# Buster and Mr. Peepers Video



## Kari (May 13, 2004)

I thought I would do a video of my boys too!  The lighting is really bad eventhough I had a bright light on. :roll: 

I was trying to make 2 separate's of them but Buster HAD to be in Mr. Peepers video too. :lol: 

http://www.zippyvideos.com/46282027633665.html

http://www.zippyvideos.com/177900033633685.html

I will try to make a 'lighter' one! :roll:


----------



## Gadget's Mom (Jan 14, 2005)

Kari.. Love the videos... 

I have that exact bedding but mine is burgandy with the green diamonds.


----------



## Vala (Jul 8, 2004)

:headbang: Great videos...love the second one and Buster might have to pin his tail to his body..he moves it a mile a second..lol..


----------



## Kari (May 13, 2004)

Vala said:


> :headbang: Great videos...love the second one and Buster might have to pin his tail to his body..he moves it a mile a second..lol..

Problem A :: Reproduce the part of the forum thread about the Buster and Mr. Peepers video between "http://www.zippyvideos.com/177900033633685.html" and "Love the videos...", inclusive.
Problem B ::
Answer these questions about the forum thread on the Buster and Mr. Peepers video:
(i) Who insisted on appearing in Mr. Peepers's video too?
(ii) What color is Gadget's Mom's version of the bedding?
(iii) Which of the videos did Vala say she loved?
Problem C :: Pick up the forum thread about the Buster and Mr. Peepers video after its last line and write what comes next.

Dataset entries:
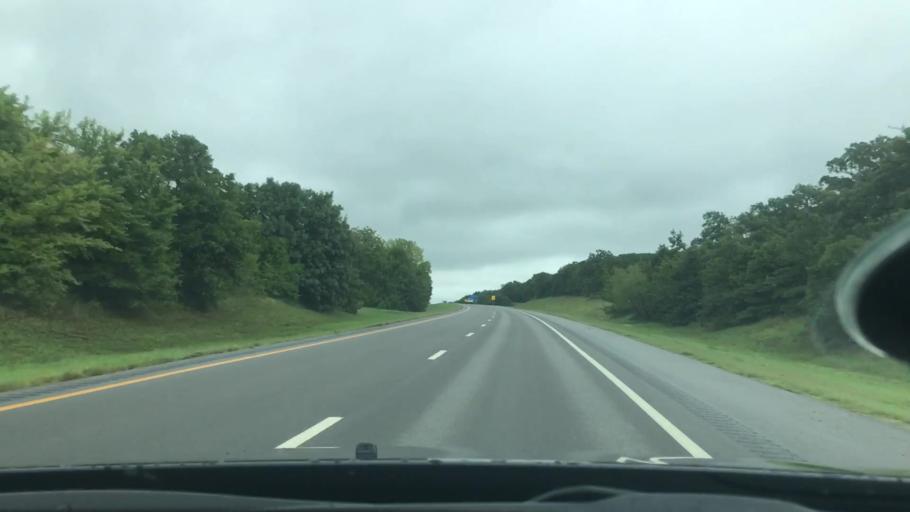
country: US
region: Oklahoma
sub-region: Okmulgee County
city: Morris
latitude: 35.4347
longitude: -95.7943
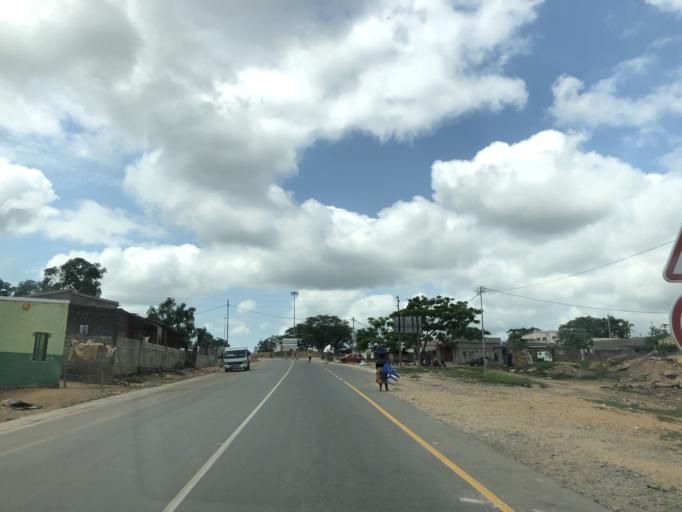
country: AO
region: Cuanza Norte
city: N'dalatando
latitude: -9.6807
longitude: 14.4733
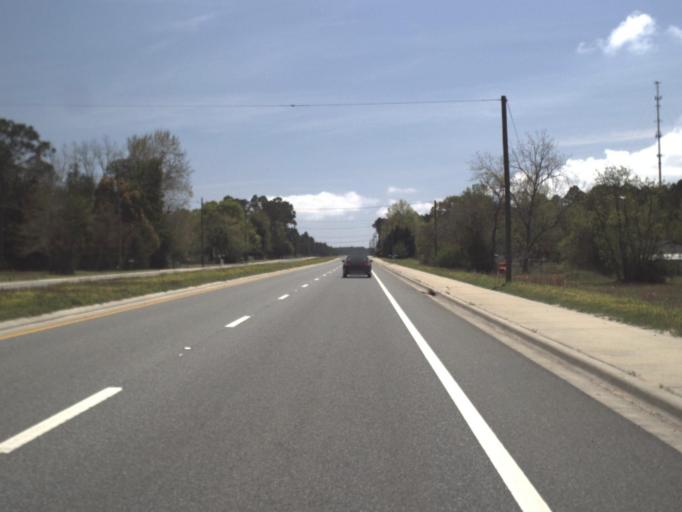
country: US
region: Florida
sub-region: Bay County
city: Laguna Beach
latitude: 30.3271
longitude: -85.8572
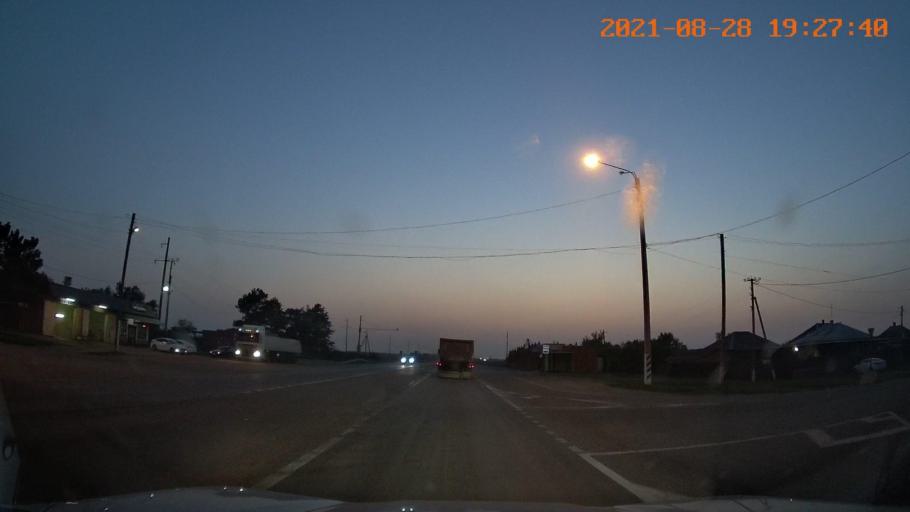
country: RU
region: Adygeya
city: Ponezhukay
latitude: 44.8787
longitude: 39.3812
* * *
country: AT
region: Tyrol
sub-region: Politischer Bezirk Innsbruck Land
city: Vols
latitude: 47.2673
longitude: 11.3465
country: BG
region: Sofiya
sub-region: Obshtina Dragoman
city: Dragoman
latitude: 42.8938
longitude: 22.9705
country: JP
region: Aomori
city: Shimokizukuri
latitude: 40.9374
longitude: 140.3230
==
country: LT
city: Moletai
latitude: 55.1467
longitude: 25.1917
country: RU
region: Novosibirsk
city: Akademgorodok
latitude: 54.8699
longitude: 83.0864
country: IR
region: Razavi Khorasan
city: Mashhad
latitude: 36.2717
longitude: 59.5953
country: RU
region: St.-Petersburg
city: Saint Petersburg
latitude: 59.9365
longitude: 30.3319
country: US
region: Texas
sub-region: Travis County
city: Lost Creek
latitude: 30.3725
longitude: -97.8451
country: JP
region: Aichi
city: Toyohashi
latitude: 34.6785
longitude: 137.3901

Written answer A ::
http://www.zippyvideos.com/177900033633685.html

I will try to make a 'lighter' one! :roll:


----------



## Gadget's Mom (Jan 14, 2005)

Kari.. Love the videos...

Written answer B ::
(i) Buster
(ii) Burgundy with green diamonds
(iii) The second one

Written answer C ::
Oh my gosh, yes he does! That thing is going constantly! He's an attention hog so of course he had to take over Mr. Peepers video and Mr. Peepers was being so cute too! :roll:


----------



## OzzyAndLilysMom (Mar 9, 2004)

lol look at that tail go Mr peepers seems so sweet and buster seems so friendly they are even more adorable in real life that a photo :lol:


----------



## xx-nathalie-xx (Jan 10, 2005)

great videos Kari !!! they are both so sweet !! i love it when they lye on their back  

kisses nat


----------



## Cooper (Jun 15, 2005)

I love how Buster is looking at the camera in the first video! He's either saying "I'm ready for my close-up" or "put down the camera and play!"


----------



## xfayex (Apr 4, 2005)

awwww them vids are great! they both look like they guve great cuddles! awwwww not seen them two properly and now ive seen them video's they definately look great!!!!! its better to see them on vid! they are so gorgeous and they are two little partners in crime it looks like!!


----------



## Rachael Polachek (Feb 19, 2005)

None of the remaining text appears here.